The whole scene can best be summed up as "Ivan Denisovich meets John Philip Sousa."

We got dropped off somewhere around the Vets' Club - early, of course - waiting around long enough to make sure our ears, nose and toes were about to fall off. Then we lined up, did the old "Hut-one, hut-two" and took off down Broadway, perfectly in step for probably 50 yards or so, until our feet went completely numb. After that, the best we could muster was a somewhat rhythmic and wooden stumbling, accompanied by soft moans, groans and gasps. All in all, if we looked like anything military, it was the remains of Napoleon's army desperately straggling out of Russia in the fateful (and fatal) winter of 1812.

But still we soldiered on.

By Berkeley Square, the only thing warm on me was the boogers flowing out of my nose and the tears running down my cheeks.

Interestingly, we never played anything the whole time. Instead, we were saving the best for last: The plan was to pull up in front of the town hall and wow the judges with a brilliant rendition of that classic march, "Storm King."
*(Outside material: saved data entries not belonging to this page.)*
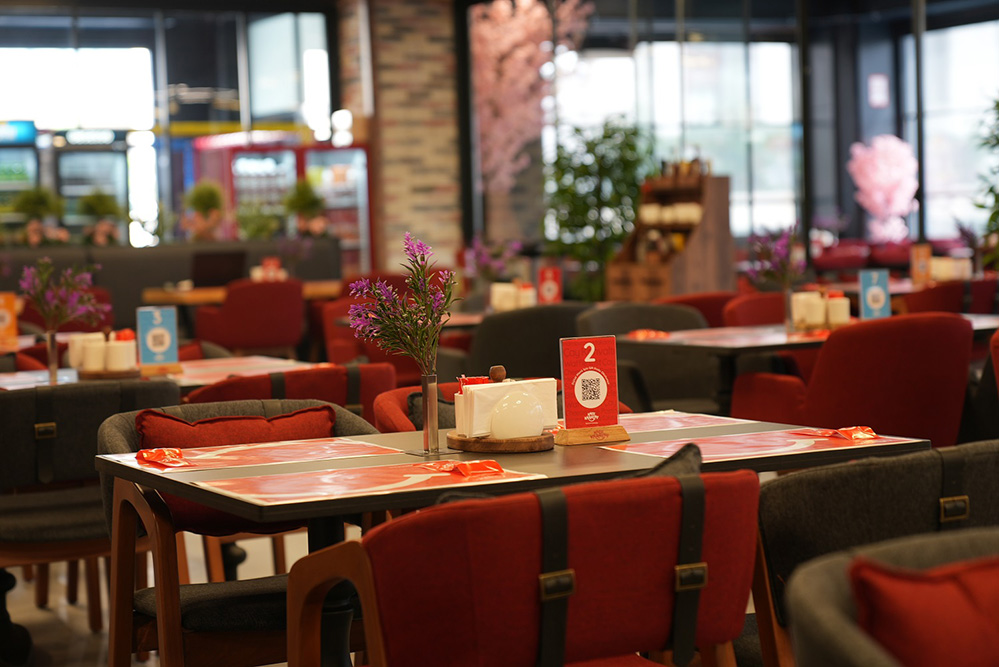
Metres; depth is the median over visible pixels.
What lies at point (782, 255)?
flower arrangement
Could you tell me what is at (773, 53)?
window
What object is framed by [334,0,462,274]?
brick wall
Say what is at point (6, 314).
table sign
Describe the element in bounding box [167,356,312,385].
placemat
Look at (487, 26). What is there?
blossom tree
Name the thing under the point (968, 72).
window
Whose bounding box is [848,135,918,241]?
pink flower tree
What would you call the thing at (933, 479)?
armchair
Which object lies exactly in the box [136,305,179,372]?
table sign
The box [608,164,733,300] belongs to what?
wooden shelf
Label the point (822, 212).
glass wall
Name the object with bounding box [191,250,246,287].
laptop
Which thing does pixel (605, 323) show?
armchair
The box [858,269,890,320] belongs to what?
table sign
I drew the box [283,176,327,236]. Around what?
potted plant
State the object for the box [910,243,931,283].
table sign
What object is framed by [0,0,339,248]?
window
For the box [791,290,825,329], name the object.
condiment container
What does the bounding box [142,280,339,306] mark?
wooden table
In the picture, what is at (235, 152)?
refrigerator
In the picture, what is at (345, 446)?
placemat
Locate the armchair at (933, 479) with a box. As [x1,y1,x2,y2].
[750,440,998,666]
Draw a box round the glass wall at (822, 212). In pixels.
[535,0,997,260]
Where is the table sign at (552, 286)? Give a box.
[537,266,562,303]
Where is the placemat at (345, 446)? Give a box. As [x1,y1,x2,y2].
[118,437,403,473]
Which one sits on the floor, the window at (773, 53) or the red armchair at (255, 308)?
the red armchair at (255, 308)
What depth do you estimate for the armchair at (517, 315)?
7.56 m
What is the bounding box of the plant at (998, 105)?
[971,95,998,269]
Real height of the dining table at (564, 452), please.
0.737 m
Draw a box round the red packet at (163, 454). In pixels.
[136,447,187,467]
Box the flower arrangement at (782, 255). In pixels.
[746,225,806,290]
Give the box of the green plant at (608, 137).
[541,116,653,300]
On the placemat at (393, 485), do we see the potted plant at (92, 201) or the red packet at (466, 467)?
the red packet at (466, 467)
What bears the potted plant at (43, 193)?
on the partition at (135, 251)
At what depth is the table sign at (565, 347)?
3.65 m
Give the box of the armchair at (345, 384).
[185,363,395,422]
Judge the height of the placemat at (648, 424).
0.004 m
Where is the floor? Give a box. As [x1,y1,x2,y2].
[1,533,320,666]
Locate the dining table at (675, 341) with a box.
[622,312,998,412]
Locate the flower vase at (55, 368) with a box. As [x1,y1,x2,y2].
[44,330,59,382]
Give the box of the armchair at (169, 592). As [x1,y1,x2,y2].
[96,400,386,666]
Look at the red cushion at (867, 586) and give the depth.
1.93 m
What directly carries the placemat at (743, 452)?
on the dining table at (564, 452)
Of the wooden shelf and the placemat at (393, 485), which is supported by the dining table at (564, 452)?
the placemat at (393, 485)
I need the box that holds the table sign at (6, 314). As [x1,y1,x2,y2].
[0,292,18,348]
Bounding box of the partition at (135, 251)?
[0,238,340,326]
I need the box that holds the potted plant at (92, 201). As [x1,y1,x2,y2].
[77,190,123,246]
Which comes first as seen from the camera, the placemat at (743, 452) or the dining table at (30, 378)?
the placemat at (743, 452)
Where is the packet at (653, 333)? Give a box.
[626,328,670,340]
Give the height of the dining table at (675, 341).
0.758 m
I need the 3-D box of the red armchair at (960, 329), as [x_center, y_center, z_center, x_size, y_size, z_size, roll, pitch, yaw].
[1.152,0.354,6.110,0.671,0.834,0.671,-3,3,-27]
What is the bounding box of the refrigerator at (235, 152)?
[191,136,373,271]
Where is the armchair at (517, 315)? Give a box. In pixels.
[466,302,592,379]
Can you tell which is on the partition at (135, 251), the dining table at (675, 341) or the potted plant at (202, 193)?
the potted plant at (202, 193)
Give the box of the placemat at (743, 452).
[602,426,913,462]
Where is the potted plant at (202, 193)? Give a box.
[180,179,226,241]
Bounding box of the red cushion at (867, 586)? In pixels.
[847,552,998,666]
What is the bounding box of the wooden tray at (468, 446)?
[447,430,553,452]
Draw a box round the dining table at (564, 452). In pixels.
[98,412,927,666]
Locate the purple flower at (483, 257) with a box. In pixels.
[461,235,523,285]
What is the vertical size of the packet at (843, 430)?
0.018 m
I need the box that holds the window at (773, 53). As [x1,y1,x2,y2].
[547,38,800,239]
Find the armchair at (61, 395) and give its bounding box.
[0,378,180,652]
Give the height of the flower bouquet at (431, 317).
0.405 m
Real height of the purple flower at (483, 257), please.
0.368 m
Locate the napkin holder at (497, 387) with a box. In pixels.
[451,377,557,437]
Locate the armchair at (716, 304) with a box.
[662,290,738,327]
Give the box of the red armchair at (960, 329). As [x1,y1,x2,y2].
[731,309,972,445]
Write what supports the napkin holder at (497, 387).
on the wooden tray at (468, 446)
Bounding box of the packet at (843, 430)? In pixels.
[815,425,878,440]
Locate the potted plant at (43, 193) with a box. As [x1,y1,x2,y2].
[10,185,66,246]
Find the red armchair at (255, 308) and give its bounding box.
[193,278,305,356]
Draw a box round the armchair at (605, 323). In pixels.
[574,301,716,413]
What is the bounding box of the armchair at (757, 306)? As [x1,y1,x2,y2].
[719,291,787,327]
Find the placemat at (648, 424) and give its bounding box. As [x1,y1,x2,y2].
[622,411,750,434]
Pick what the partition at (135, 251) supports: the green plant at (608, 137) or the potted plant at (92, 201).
the potted plant at (92, 201)
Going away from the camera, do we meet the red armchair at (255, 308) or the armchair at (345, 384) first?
the armchair at (345, 384)
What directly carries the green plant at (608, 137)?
on the floor
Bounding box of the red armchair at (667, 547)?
[285,460,760,666]
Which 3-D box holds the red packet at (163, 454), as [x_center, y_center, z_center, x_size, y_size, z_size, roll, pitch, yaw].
[-0.610,0.223,3.510,0.087,0.020,0.135,-3,3,-27]
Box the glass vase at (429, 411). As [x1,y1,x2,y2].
[419,370,440,454]
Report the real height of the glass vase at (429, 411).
0.151 m
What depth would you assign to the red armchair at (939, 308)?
9.24 m
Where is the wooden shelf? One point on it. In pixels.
(650, 279)
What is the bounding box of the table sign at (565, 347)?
[557,335,625,440]
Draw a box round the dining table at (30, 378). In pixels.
[0,353,315,391]
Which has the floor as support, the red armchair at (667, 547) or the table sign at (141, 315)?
the red armchair at (667, 547)
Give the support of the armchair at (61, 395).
on the floor
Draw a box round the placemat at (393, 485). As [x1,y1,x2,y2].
[195,459,547,506]
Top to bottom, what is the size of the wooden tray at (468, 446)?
0.021 m
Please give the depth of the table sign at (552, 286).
8.56 m
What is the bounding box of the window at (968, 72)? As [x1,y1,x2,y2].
[905,19,998,243]
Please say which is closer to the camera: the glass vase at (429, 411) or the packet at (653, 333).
the glass vase at (429, 411)
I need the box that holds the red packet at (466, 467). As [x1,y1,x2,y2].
[414,460,505,477]
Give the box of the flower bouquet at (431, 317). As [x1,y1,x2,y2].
[348,234,457,375]
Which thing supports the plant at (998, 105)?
on the floor
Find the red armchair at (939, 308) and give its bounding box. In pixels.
[898,278,996,315]
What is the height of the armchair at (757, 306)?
0.823 m
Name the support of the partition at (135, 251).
on the floor
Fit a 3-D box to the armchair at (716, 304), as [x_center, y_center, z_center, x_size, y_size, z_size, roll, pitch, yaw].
[0.925,0.226,8.732,0.637,0.827,0.631,-3,3,-27]
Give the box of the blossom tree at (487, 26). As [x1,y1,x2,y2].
[469,0,592,194]
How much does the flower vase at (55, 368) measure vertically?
0.147 m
Actually, "Storm King" was chosen for only one reason - all the brass instruments could play it without moving either keys or slides. And darn good thing, because everyone's instrument had been frozen solid since the start.
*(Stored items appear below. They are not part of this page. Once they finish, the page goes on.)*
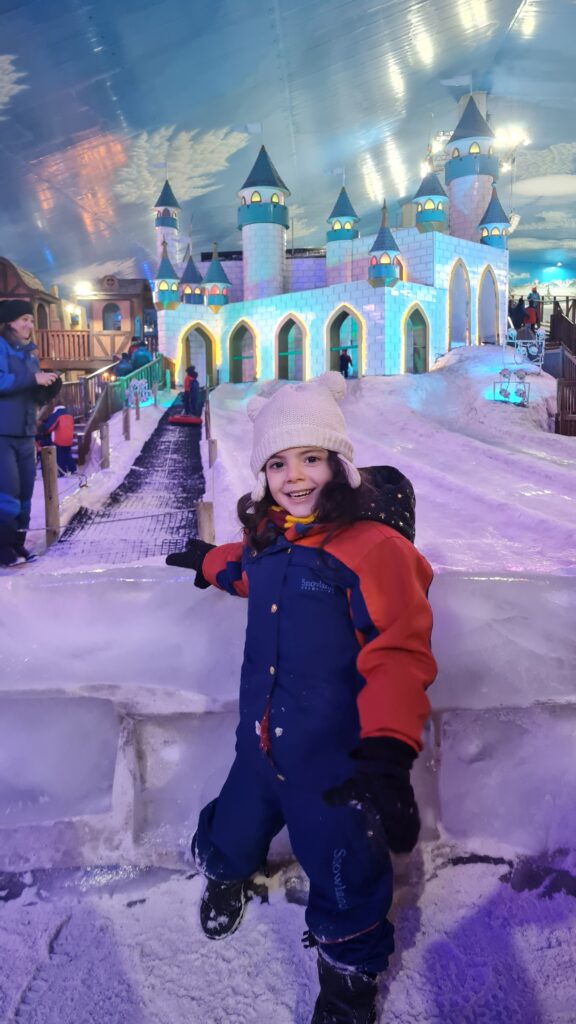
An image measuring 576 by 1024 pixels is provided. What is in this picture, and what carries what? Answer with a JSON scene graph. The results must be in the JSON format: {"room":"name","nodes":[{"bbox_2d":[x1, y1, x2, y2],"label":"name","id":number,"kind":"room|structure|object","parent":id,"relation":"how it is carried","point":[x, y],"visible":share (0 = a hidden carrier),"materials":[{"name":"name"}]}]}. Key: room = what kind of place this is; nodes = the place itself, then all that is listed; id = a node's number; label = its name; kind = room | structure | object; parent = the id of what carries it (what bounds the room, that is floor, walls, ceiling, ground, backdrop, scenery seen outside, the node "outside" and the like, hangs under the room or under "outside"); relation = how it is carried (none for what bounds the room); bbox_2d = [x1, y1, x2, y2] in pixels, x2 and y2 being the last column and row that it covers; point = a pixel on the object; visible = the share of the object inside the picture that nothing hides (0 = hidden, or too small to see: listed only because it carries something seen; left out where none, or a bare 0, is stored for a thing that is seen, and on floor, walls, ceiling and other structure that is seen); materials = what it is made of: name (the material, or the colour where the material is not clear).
{"room":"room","nodes":[
{"label":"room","id":0,"kind":"room"},
{"bbox_2d":[0,0,575,298],"label":"ceiling","id":1,"kind":"structure","parent":0,"point":[244,102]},
{"bbox_2d":[0,54,27,113],"label":"decoration","id":2,"kind":"object","parent":1,"relation":"attached to","point":[6,65],"visible":0.99,"materials":[{"name":"white paint"}]},
{"bbox_2d":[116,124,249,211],"label":"decoration","id":3,"kind":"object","parent":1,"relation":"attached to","point":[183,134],"visible":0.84,"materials":[{"name":"white paint"}]},
{"bbox_2d":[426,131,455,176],"label":"lamp","id":4,"kind":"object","parent":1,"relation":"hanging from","point":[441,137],"visible":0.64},
{"bbox_2d":[494,125,529,152],"label":"ceiling light","id":5,"kind":"object","parent":1,"relation":"hanging from","point":[514,143],"visible":0.8,"materials":[{"name":"white"}]},
{"bbox_2d":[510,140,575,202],"label":"decoration","id":6,"kind":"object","parent":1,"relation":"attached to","point":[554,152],"visible":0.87,"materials":[{"name":"white paint"}]},
{"bbox_2d":[0,565,575,872],"label":"snow wall","id":7,"kind":"structure","parent":0,"point":[105,773],"materials":[{"name":"white ice"}]},
{"bbox_2d":[0,843,575,1023],"label":"snowy ground","id":8,"kind":"structure","parent":0,"point":[70,924],"materials":[{"name":"white snow"}]},
{"bbox_2d":[163,371,437,1023],"label":"child","id":9,"kind":"object","parent":8,"relation":"on","point":[319,499],"visible":0.97},
{"bbox_2d":[0,353,575,577],"label":"snowy ground","id":10,"kind":"structure","parent":0,"point":[544,497],"materials":[{"name":"white snow"}]},
{"bbox_2d":[0,300,60,565],"label":"woman","id":11,"kind":"object","parent":10,"relation":"on","point":[2,378],"visible":0.98},
{"bbox_2d":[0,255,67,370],"label":"wooden cabin","id":12,"kind":"object","parent":10,"relation":"on","point":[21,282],"visible":0.55,"materials":[{"name":"brown wood"}]},
{"bbox_2d":[35,329,91,365],"label":"wooden railing","id":13,"kind":"object","parent":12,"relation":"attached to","point":[77,336],"visible":0.49,"materials":[{"name":"brown wood"}]},
{"bbox_2d":[40,446,59,543],"label":"wooden post","id":14,"kind":"object","parent":10,"relation":"on","point":[52,484],"visible":0.9,"materials":[{"name":"brown wood"}]},
{"bbox_2d":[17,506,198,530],"label":"rope","id":15,"kind":"object","parent":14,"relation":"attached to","point":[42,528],"visible":0.89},
{"bbox_2d":[39,403,75,474],"label":"child","id":16,"kind":"object","parent":10,"relation":"on","point":[61,441],"visible":0.82},
{"bbox_2d":[100,425,109,467],"label":"wooden post","id":17,"kind":"object","parent":10,"relation":"on","point":[105,436],"visible":0.98,"materials":[{"name":"brown wood"}]},
{"bbox_2d":[65,354,162,457],"label":"wooden railing","id":18,"kind":"object","parent":10,"relation":"on","point":[103,408],"visible":0.53,"materials":[{"name":"wood"}]},
{"bbox_2d":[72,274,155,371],"label":"wooden cabin","id":19,"kind":"object","parent":10,"relation":"on","point":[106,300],"visible":0.59,"materials":[{"name":"brown wood"}]},
{"bbox_2d":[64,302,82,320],"label":"lamp","id":20,"kind":"object","parent":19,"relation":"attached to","point":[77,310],"visible":0.89,"materials":[{"name":"white"}]},
{"bbox_2d":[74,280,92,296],"label":"lamp","id":21,"kind":"object","parent":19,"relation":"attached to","point":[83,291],"visible":0.88,"materials":[{"name":"white"}]},
{"bbox_2d":[101,302,121,329],"label":"window","id":22,"kind":"structure","parent":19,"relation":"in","point":[110,310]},
{"bbox_2d":[114,351,133,377],"label":"person","id":23,"kind":"object","parent":10,"relation":"on","point":[123,367],"visible":0.63},
{"bbox_2d":[122,407,130,439],"label":"wooden post","id":24,"kind":"object","parent":10,"relation":"on","point":[128,436],"visible":0.98,"materials":[{"name":"brown wood"}]},
{"bbox_2d":[50,402,206,564],"label":"ramp","id":25,"kind":"structure","parent":10,"relation":"on","point":[194,493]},
{"bbox_2d":[167,414,201,425],"label":"sled","id":26,"kind":"object","parent":25,"relation":"on","point":[174,419],"visible":0.84,"materials":[{"name":"red plastic"}]},
{"bbox_2d":[183,364,200,417],"label":"child","id":27,"kind":"object","parent":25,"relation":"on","point":[191,389],"visible":0.94},
{"bbox_2d":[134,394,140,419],"label":"wooden post","id":28,"kind":"object","parent":10,"relation":"on","point":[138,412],"visible":0.98,"materials":[{"name":"brown wood"}]},
{"bbox_2d":[126,377,152,407],"label":"decoration","id":29,"kind":"object","parent":10,"relation":"on","point":[143,386],"visible":0.85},
{"bbox_2d":[132,341,151,368],"label":"person","id":30,"kind":"object","parent":10,"relation":"on","point":[141,349],"visible":0.62},
{"bbox_2d":[196,499,214,544],"label":"wooden post","id":31,"kind":"object","parent":10,"relation":"on","point":[207,513],"visible":0.48,"materials":[{"name":"brown wood"}]},
{"bbox_2d":[204,397,210,439],"label":"wooden post","id":32,"kind":"object","parent":10,"relation":"on","point":[207,428],"visible":0.8,"materials":[{"name":"brown wood"}]},
{"bbox_2d":[208,438,217,467],"label":"wooden post","id":33,"kind":"object","parent":10,"relation":"on","point":[214,447],"visible":0.74,"materials":[{"name":"brown wood"}]},
{"bbox_2d":[151,101,510,389],"label":"castle","id":34,"kind":"structure","parent":10,"relation":"on","point":[361,295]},
{"bbox_2d":[180,322,214,388],"label":"arched doorway","id":35,"kind":"object","parent":34,"relation":"in","point":[187,356],"visible":0.73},
{"bbox_2d":[227,318,258,383],"label":"arched window","id":36,"kind":"structure","parent":34,"relation":"in","point":[236,328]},
{"bbox_2d":[276,314,307,382],"label":"arched window","id":37,"kind":"structure","parent":34,"relation":"in","point":[284,336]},
{"bbox_2d":[327,303,362,377],"label":"arched window","id":38,"kind":"structure","parent":34,"relation":"in","point":[341,315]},
{"bbox_2d":[402,303,428,374],"label":"arched window","id":39,"kind":"structure","parent":34,"relation":"in","point":[425,334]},
{"bbox_2d":[447,258,470,348],"label":"arched window","id":40,"kind":"structure","parent":34,"relation":"in","point":[458,308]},
{"bbox_2d":[478,265,500,342],"label":"arched window","id":41,"kind":"structure","parent":34,"relation":"in","point":[483,321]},
{"bbox_2d":[338,347,352,377],"label":"person","id":42,"kind":"object","parent":10,"relation":"on","point":[344,360],"visible":0.85},
{"bbox_2d":[495,368,529,405],"label":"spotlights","id":43,"kind":"object","parent":10,"relation":"on","point":[500,391],"visible":0.95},
{"bbox_2d":[510,296,525,329],"label":"person","id":44,"kind":"object","parent":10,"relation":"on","point":[516,312],"visible":0.8},
{"bbox_2d":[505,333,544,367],"label":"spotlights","id":45,"kind":"object","parent":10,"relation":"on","point":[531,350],"visible":0.83,"materials":[{"name":"white metal"}]},
{"bbox_2d":[523,300,537,330],"label":"person","id":46,"kind":"object","parent":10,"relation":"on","point":[531,312],"visible":0.78},
{"bbox_2d":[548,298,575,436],"label":"wooden staircase","id":47,"kind":"object","parent":10,"relation":"on","point":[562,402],"visible":0.7,"materials":[{"name":"brown wood"}]}
]}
But it was all to no avail because not only were the instruments frozen solid - so were we. Even if the instruments had worked, none of us had the wherewithal to know how to work them. At that point all we knew was we were at the end of the parade and our ropes.

Still, we persisted, haggard, hysterical, hallucinatory, essentially spitting into our instruments, making a sound like "blaat, blaat, blaat" in very roughly 4/4 time.

And then, hypothermic and half-mad, we were herded into a school bus and dumped off at Petrova School, left to heat up and heal as best we could.

Then, a year later, the entire scenario was repeated, step by frozen step. But not for me.

Because I'd been booted from band my senior year, I could no longer be part of the team but was doomed to watch them from afar.

And watch them I did, as they floundered up Berkeley hill, red-nosed, red-eyed, shaking like buttons on an outhouse door.

Seeing such courage and nobility in pursuit of yet one more lost crusade brought tears to my eyes - but not tears of sorrow or compassion.

Instead, they were tears of joy that I no longer shared their sorry lot.